Supplied passage:
Ms Kiran Mazumdar Shaw, Chairperson.

Kumar Shankar Roy

Lack of near-term catalysts, staid growth in biopharmaceuticals (over 80 per cent of sales) and sluggish performance in contract research services have dulled the earnings picture for biotechnology company, Biocon. Investors should refrain from taking fresh exposure in Biocon. While costs have surged, thereby putting pressure on margins, the revenues have remained flat in the absence of event-driven licensing income.

The low-margin enzyme business has already been sold off and it is unlikely that this revenue gap will be plugged soon. Second, the focus for the company has currently shifted to its subsidiary, contract research services provider — Syngene — where the growth is sedate. Third, Biocon largely remains a bulk drug supplier and insulin player. Formulations, which generally enjoy better margins, account for about 10 per cent only; biopharmaceuticals will continue to be under pressure till scaling up happens. The stock has corrected over 35 per cent in 2008, under-performing the broader indices and now trades at Rs 390 (17 times its 2008-09 earnings per share), which is not cheap.

Triggers

Over the next 12-15 months, Biocon earnings may benefit from the US launch of an immunosuppressive drug and strong contribution from contract research owing to a large MNC contract, progress on the biosimilars and out-licensing opportunities for at least two molecules. If these materialise, they may provide the much-needed earnings cushion to the company. The listing of Syngene, if market conditions turn conducive, may also provide a trigger to the stock.

Data extracted from a collection
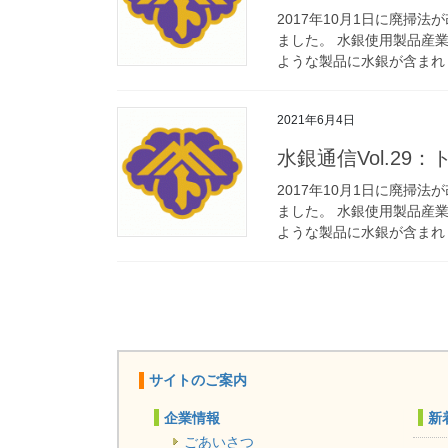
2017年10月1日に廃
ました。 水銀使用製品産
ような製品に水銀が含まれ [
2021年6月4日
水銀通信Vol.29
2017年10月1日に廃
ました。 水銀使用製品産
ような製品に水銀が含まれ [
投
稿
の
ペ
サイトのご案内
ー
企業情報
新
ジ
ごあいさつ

Work instruction:
Decide whether each statement agrees with the passage about Biocon, answering yes or no and quoting the words that decide it: 1. Biocon has already sold its enzyme business. 2. Formulations make up about half of Biocon's sales. 3. Biocon's stock outperformed the broader indices in 2008. Use only the passage about Biocon to answer.

Solution to this problem:
1. Yes: "The low-margin enzyme business has already been sold off"
2. No: "Formulations, which generally enjoy better margins, account for about 10 per cent only"
3. No: "The stock has corrected over 35 per cent in 2008, under-performing the broader indices"